Serbia, o il boia o l'Ue. Caccia al superlatitante
Una taglia di dieci milioni di euro, oltre 1.000 uomini sulle sue tracce, costi di 1 miliardo di euro l'anno - 160 euro al mese per cittadino - in termini di danni d'immagine e mancati investimenti. Questi, secondo la Procura speciale serba per i crimini di guerra, i numeri della caccia a Ratko Mladic, il 'boia dei Balcani' formalmente latitante dall'estate 1995, quando il Tribunale penale internazionale dell'Aia (Tpi) lo accusò di aver ordinato il genocidio di 8.000 civili musulmani nel 1995 a Srebrenica, in Bosnia, e dell'assedio di Sarajevo.
Un "militare esperto" difficile da stanare, secondo il presidente della Repubblica serbo, Boris Tadic, impegnato a sgombrare il campo dai sospetti che l'attuale governo filoeuropeista di Belgrado, in carica da maggio 2008, invece di non riuscire, non voglia catturare il super fuggitivo, oggi sessantottenne. Il destino di Mladic è legato a doppio filo a quello della Serbia: solo dopo averlo consegnato alla Giustizia internazionale, Belgrado potrà 'scongelare' il suo cammino europeo.
Il 25 ottobre scorso la richiesta di candidatura serba è stata trasferita all'esame tecnico della Commissione europea. Il parere è atteso in autunno 2011, ma se per allora il procuratore capo del Tpi, Serge Brammertz, non avrà decretato raggiunta la 'piena cooperazione' di Belgrado con la Corte Onu, difficilmente arriverà da Bruxelles lo status ufficiale di Paese candidato per la Serbia. E la piena cooperazione coincide, in sostanza, con l'arresto di Mladic.
"Ancora problematici" sono gli sforzi di Belgrado per catturare Mladic, secondo le parole usate da Brammertz il 6 dicembre scorso, nel suo ultimo rapporto semestrale presentato al Consiglio di sicurezza delle Nazioni unite. Pochi giorni prima, in una conferenza stampa a Belgrado, il magistrato belga era andato oltre: "riconosco che ci sono persone che stanno compiendo perfettamente il loro lavoro, ma altre potrebbero compierlo in maniera più professionale". E ancora: "la principale ipotesi di lavoro è quella che (Ratko Mladic) sia in Serbia".

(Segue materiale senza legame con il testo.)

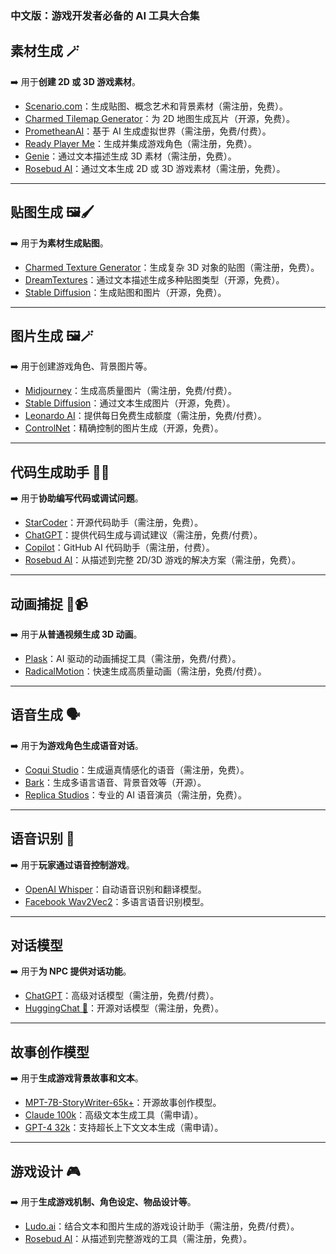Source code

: ### 中文版：游戏开发者必备的 AI 工具大合集

## 素材生成 🪄

➡️ 用于**创建 2D 或 3D 游戏素材**。

- [Scenario.com](https://www.scenario.com/)：生成贴图、概念艺术和背景素材（需注册，免费）。  
- [Charmed Tilemap Generator](https://github.com/charmed-ai/tilemapgen)：为 2D 地图生成瓦片（开源，免费）。  
- [PrometheanAI](https://www.prometheanai.com/?via=topaitools)：基于 AI 生成虚拟世界（需注册，免费/付费）。  
- [Ready Player Me](https://readyplayer.me/)：生成并集成游戏角色（需注册，免费）。  
- [Genie](https://lumalabs.ai/genie)：通过文本描述生成 3D 素材（需注册，免费）。  
- [Rosebud AI](https://play.rosebud.ai/home)：通过文本生成 2D 或 3D 游戏素材（需注册，免费）。  

---

## 贴图生成 🖼️🖌️

➡️ 用于**为素材生成贴图**。

- [Charmed Texture Generator](https://charmed.ai/splash/texture-generator)：生成复杂 3D 对象的贴图（需注册，免费）。  
- [DreamTextures](https://github.com/carson-katri/dream-textures)：通过文本描述生成多种贴图类型（开源，免费）。  
- [Stable Diffusion](https://huggingface.co/spaces/stabilityai/stable-diffusion)：生成贴图和图片（开源，免费）。  

---

## 图片生成 🖼️🪄

➡️ 用于创建游戏角色、背景图片等。

- [Midjourney](https://www.midjourney.com/home/)：生成高质量图片（需注册，免费/付费）。  
- [Stable Diffusion](https://huggingface.co/spaces/stabilityai/stable-diffusion)：通过文本生成图片（开源，免费）。  
- [Leonardo AI](https://app.leonardo.ai/)：提供每日免费生成额度（需注册，免费/付费）。  
- [ControlNet](https://github.com/lllyasviel/ControlNet-v1-1-nightly)：精确控制的图片生成（开源，免费）。  

---

## 代码生成助手 👩‍💻

➡️ 用于**协助编写代码或调试问题**。

- [StarCoder](https://huggingface.co/bigcode/starcoder)：开源代码助手（需注册，免费）。  
- [ChatGPT](https://chat.openai.com/)：提供代码生成与调试建议（需注册，免费/付费）。  
- [Copilot](https://github.com/features/copilot)：GitHub AI 代码助手（需注册，付费）。  
- [Rosebud AI](https://play.rosebud.ai/home)：从描述到完整 2D/3D 游戏的解决方案（需注册，免费）。  

---

## 动画捕捉 💃📹

➡️ 用于**从普通视频生成 3D 动画**。

- [Plask](https://motion.plask.ai/)：AI 驱动的动画捕捉工具（需注册，免费/付费）。  
- [RadicalMotion](https://radicalmotion.com/)：快速生成高质量动画（需注册，免费/付费）。  

---

## 语音生成 🗣️

➡️ 用于**为游戏角色生成语音对话**。

- [Coqui Studio](https://coqui.ai/)：生成逼真情感化的语音（需注册，免费）。  
- [Bark](https://github.com/suno-ai/bark)：生成多语言语音、背景音效等（开源）。  
- [Replica Studios](https://replicastudios.com/)：专业的 AI 语音演员（需注册，免费）。  

---

## 语音识别 💬

➡️ 用于**玩家通过语音控制游戏**。

- [OpenAI Whisper](https://huggingface.co/openai/whisper-base)：自动语音识别和翻译模型。  
- [Facebook Wav2Vec2](https://huggingface.co/facebook/wav2vec2-large-xlsr-53)：多语言语音识别模型。  

---

## 对话模型

➡️ 用于**为 NPC 提供对话功能**。

- [ChatGPT](https://chat.openai.com/)：高级对话模型（需注册，免费/付费）。  
- [HuggingChat 🤗](https://huggingface.co/chat/)：开源对话模型（需注册，免费）。  

---

## 故事创作模型

➡️ 用于**生成游戏背景故事和文本**。

- [MPT-7B-StoryWriter-65k+](https://huggingface.co/mosaicml/mpt-7b-storywriter)：开源故事创作模型。  
- [Claude 100k](https://www.anthropic.com/index/100k-context-windows)：高级文本生成工具（需申请）。  
- [GPT-4 32k](https://platform.openai.com/docs/models/overview)：支持超长上下文文本生成（需申请）。  

---

## 游戏设计 🎮

➡️ 用于**生成游戏机制、角色设定、物品设计等**。

- [Ludo.ai](https://ludo.ai/)：结合文本和图片生成的游戏设计助手（需注册，免费/付费）。  
- [Rosebud AI](https://play.rosebud.ai/home)：从描述到完整游戏的工具（需注册，免费）。  
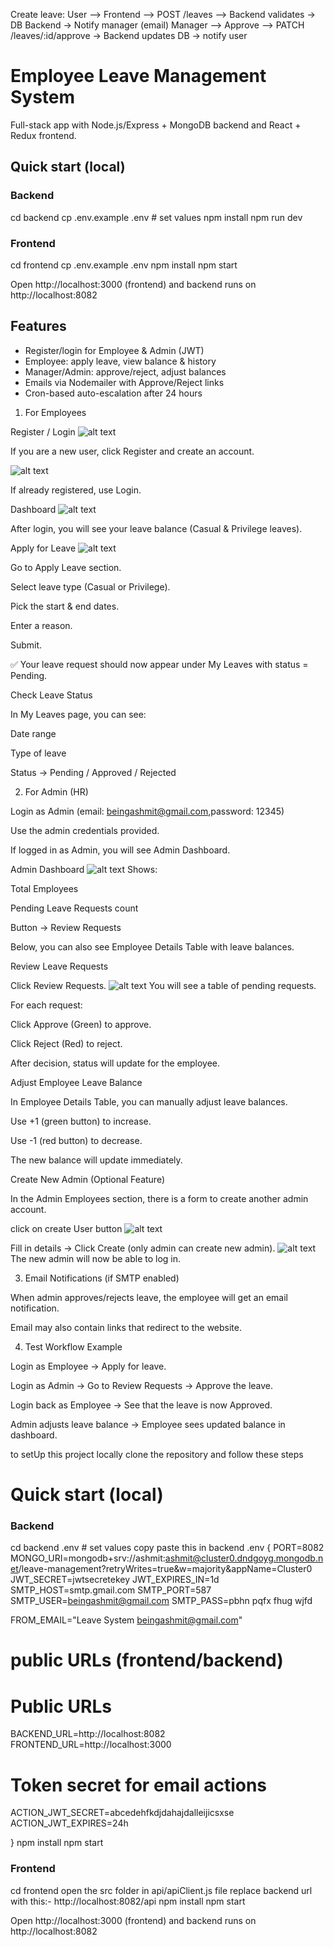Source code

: Create leave:
User --> Frontend --> POST /leaves --> Backend validates -> DB
                                Backend -> Notify manager (email)
Manager --> Approve --> PATCH /leaves/:id/approve -> Backend updates DB -> notify user







# Employee Leave Management System

Full-stack app with Node.js/Express + MongoDB backend and React + Redux frontend.

## Quick start (local)

### Backend
cd backend
cp .env.example .env   # set values
npm install
npm run dev

### Frontend
cd frontend
cp .env.example .env
npm install
npm start

Open http://localhost:3000 (frontend) and backend runs on http://localhost:8082

## Features
- Register/login for Employee & Admin (JWT)
- Employee: apply leave, view balance & history
- Manager/Admin: approve/reject, adjust balances
- Emails via Nodemailer with Approve/Reject links
- Cron-based auto-escalation after 24 hours

1. For Employees

Register / Login
![alt text](image-9.png)

If you are a new user, click Register and create an account.

![alt text](image-10.png)

If already registered, use Login.

Dashboard
![alt text](image-11.png)

After login, you will see your leave balance (Casual & Privilege leaves).

Apply for Leave
![alt text](image-12.png)

Go to Apply Leave section.

Select leave type (Casual or Privilege).

Pick the start & end dates.

Enter a reason.

Submit.

✅ Your leave request should now appear under My Leaves with status = Pending.

Check Leave Status

In My Leaves page, you can see:

Date range

Type of leave

Status → Pending / Approved / Rejected

2. For Admin (HR)

Login as Admin (email: beingashmit@gmail.com,password: 12345)

Use the admin credentials provided.

If logged in as Admin, you will see Admin Dashboard.

Admin Dashboard
![alt text](image-13.png)
Shows:

Total Employees

Pending Leave Requests count

Button → Review Requests

Below, you can also see Employee Details Table with leave balances.

Review Leave Requests

Click Review Requests.
![alt text](image-14.png)
You will see a table of pending requests.

For each request:

 Click Approve (Green) to approve.

Click Reject (Red) to reject.

After decision, status will update for the employee.

Adjust Employee Leave Balance

In Employee Details Table, you can manually adjust leave balances.

Use +1 (green button) to increase.

Use -1 (red button) to decrease.

The new balance will update immediately.

Create New Admin (Optional Feature)

In the Admin Employees section, there is a form to create another admin account.

click on create User button
![alt text](image-15.png)

Fill in details → Click Create (only admin can create new admin).
![alt text](image-16.png)
The new admin will now be able to log in.

3. Email Notifications (if SMTP enabled)

When admin approves/rejects leave, the employee will get an email notification.

Email may also contain links that redirect to the website.

4. Test Workflow Example

Login as Employee → Apply for leave.

Login as Admin → Go to Review Requests → Approve the leave.

Login back as Employee → See that the leave is now Approved.

Admin adjusts leave balance → Employee sees updated balance in dashboard.




to setUp this project locally clone the repository and follow these steps

# Quick start (local)

### Backend
cd backend
 .env   # set values
 copy paste this in backend .env
 {
    PORT=8082
MONGO_URI=mongodb+srv://ashmit:ashmit@cluster0.dndgoyg.mongodb.net/leave-management?retryWrites=true&w=majority&appName=Cluster0
JWT_SECRET=jwtsecretekey
JWT_EXPIRES_IN=1d
SMTP_HOST=smtp.gmail.com
SMTP_PORT=587
SMTP_USER=beingashmit@gmail.com
SMTP_PASS=pbhn pqfx fhug wjfd

FROM_EMAIL="Leave System <beingashmit@gmail.com>"
# public URLs (frontend/backend)
# Public URLs
BACKEND_URL=http://localhost:8082    
FRONTEND_URL=http://localhost:3000

# Token secret for email actions
ACTION_JWT_SECRET=abcedehfkdjdahajdalleijicsxse
ACTION_JWT_EXPIRES=24h


 }
npm install
npm start

### Frontend
cd frontend
open the src folder in api/apiClient.js file 
replace backend url with this:- http://localhost:8082/api
npm install
npm start

Open http://localhost:3000 (frontend) and backend runs on http://localhost:8082
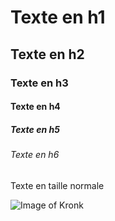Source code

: # Texte en h1
## Texte en h2
### Texte en h3
#### Texte en h4
##### Texte en h5
###### Texte en h6
Texte en taille normale

![Image of Kronk](https://preview.redd.it/request-can-someone-make-kronk-from-emperors-new-groove-v0-u86ndc5wp3n81.jpg?width=360&format=pjpg&auto=webp&s=1453521458dc285cc7203b2e4f9ee5e0c20e1fe9)
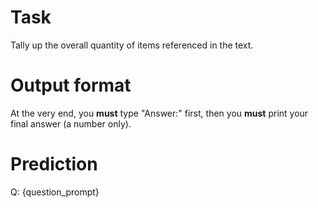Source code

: # Task
Tally up the overall quantity of items referenced in the text.

# Output format
At the very end, you **must** type "Answer:" first, then you **must** print your final answer (a number only).

# Prediction
Q: {question_prompt}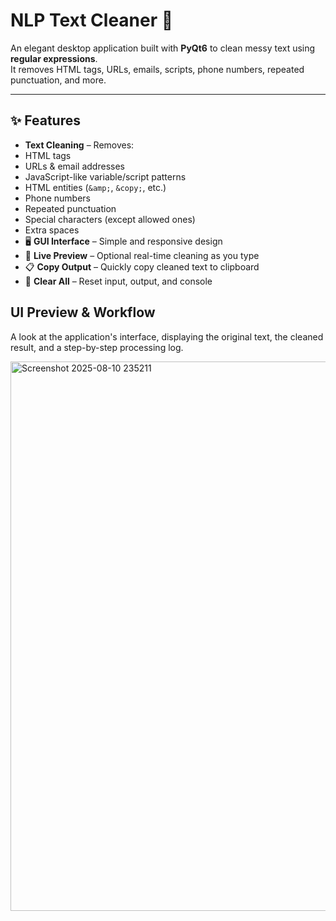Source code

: #  NLP Text Cleaner  🧹

An elegant desktop application built with **PyQt6** to clean messy text using **regular expressions**.  
It removes HTML tags, URLs, emails, scripts, phone numbers, repeated punctuation, and more.

---

## ✨ Features
-  **Text Cleaning** – Removes:
  - HTML tags
  - URLs & email addresses
  - JavaScript-like variable/script patterns
  - HTML entities (`&amp;`, `&copy;`, etc.)
  - Phone numbers
  - Repeated punctuation
  - Special characters (except allowed ones)
  - Extra spaces
- 🖥 **GUI Interface** – Simple and responsive design
- 📡 **Live Preview** – Optional real-time cleaning as you type
- 📋 **Copy Output** – Quickly copy cleaned text to clipboard
- 🧹 **Clear All** – Reset input, output, and console
  
##  UI Preview & Workflow
A look at the application's interface, displaying the original text, the cleaned result, and a step-by-step processing log.


<img width="1242" height="879" alt="Screenshot 2025-08-10 235211" src="https://github.com/user-attachments/assets/6d6c6dd4-0123-4777-ae02-5d8793afff52" />

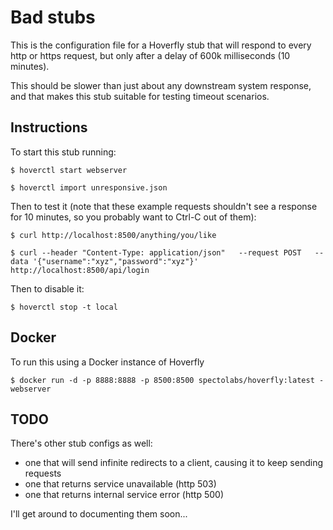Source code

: # Bad stubs

This is the configuration file for a Hoverfly stub that will respond to every http or https request, but only after a delay of 600k milliseconds (10 minutes).

This should be slower than just about any downstream system response, and that makes this stub suitable for testing timeout scenarios.

## Instructions

To start this stub running:

`$ hoverctl start webserver`

`$ hoverctl import unresponsive.json`

Then to test it (note that these example requests shouldn't see a response for 10 minutes, so you probably want to Ctrl-C out of them):

`$ curl http://localhost:8500/anything/you/like`

`$ curl --header "Content-Type: application/json"   --request POST   --data '{"username":"xyz","password":"xyz"}'   http://localhost:8500/api/login`

Then to disable it:

`$ hoverctl stop -t local`

## Docker

To run this using a Docker instance of Hoverfly

`$ docker run -d -p 8888:8888 -p 8500:8500 spectolabs/hoverfly:latest -webserver`

## TODO

There's other stub configs as well:
- one that will send infinite redirects to a client, causing it to keep sending requests
- one that returns service unavailable (http 503)
- one that returns internal service error (http 500)

I'll get around to documenting them soon...
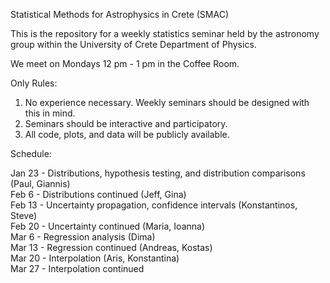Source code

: Statistical Methods for Astrophysics in Crete (SMAC)

This is the repository for a weekly statistics seminar held by the astronomy group within the University of Crete Department of Physics. 

We meet on Mondays 12 pm - 1 pm in the Coffee Room.

Only Rules:  
1. No experience necessary. Weekly seminars should be designed with this in mind.  
2. Seminars should be interactive and participatory.  
3. All code, plots, and data will be publicly available.  


Schedule:  
  
Jan 23 - Distributions, hypothesis testing, and distribution comparisons (Paul, Giannis)  
Feb 6 - Distributions continued (Jeff, Gina)  
Feb 13 - Uncertainty propagation, confidence intervals (Konstantinos, Steve)  
Feb 20 - Uncertainty continued (Maria, Ioanna)  
Mar 6 - Regression analysis (Dima)  
Mar 13 - Regression continued (Andreas, Kostas)  
Mar 20 - Interpolation (Aris, Konstantina)  
Mar 27 - Interpolation continued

"Non sappiamo dove si trova Ratko Mladic. Se lo sapessimo sarebbe arrestato oggi" ha replicato il presidente serbo Boris Tadic. "Le informazioni di cui disponiamo - ha aggiunto - sono che era a Belgrado nel 2006". Allora governava il nazionalista Vojslav Kostunica, ma il punto è se anche oggi Mladic si nasconda in Serbia, sotto gli occhi delle autorità. Il ministro degli interni Ivica Dacic, ha chiesto aiuto ad Interpol, prefigurando dunque l'ipotesi formale di una latitanza all'estero.
In tale quadro di incertezza proseguono le indagini, che dal 2008 contano sei blitz 'ufficiali' delle forze speciali in territorio serbo. Il 23 febbraio 2010 nell'abitazione belgradese della famiglia Mladic sono state requisite 3.500 pagine dei diari autografi del fuggitivo. Secondo gli inquirenti sarebbe proprio il figlio Darko uno del cerchio di "meno di cinque persone" che protegge l'ex generale. Gente che agisce "per convinzione e per ragioni ideali".
Ma anche se il cerchio sembra stringersi, Belgrado deve prendere "più iniziative e reagire più rapidamente alle informazioni" è uno dei giudizi più recenti di Brammertz sullo stato delle indagini. Vladimir Vukcevic, capo della Procura serba per i crimini di guerra ha sempre meno tempo: il prossimo treno per l'Ue farà tappa a Belgrado il prossimo autunno.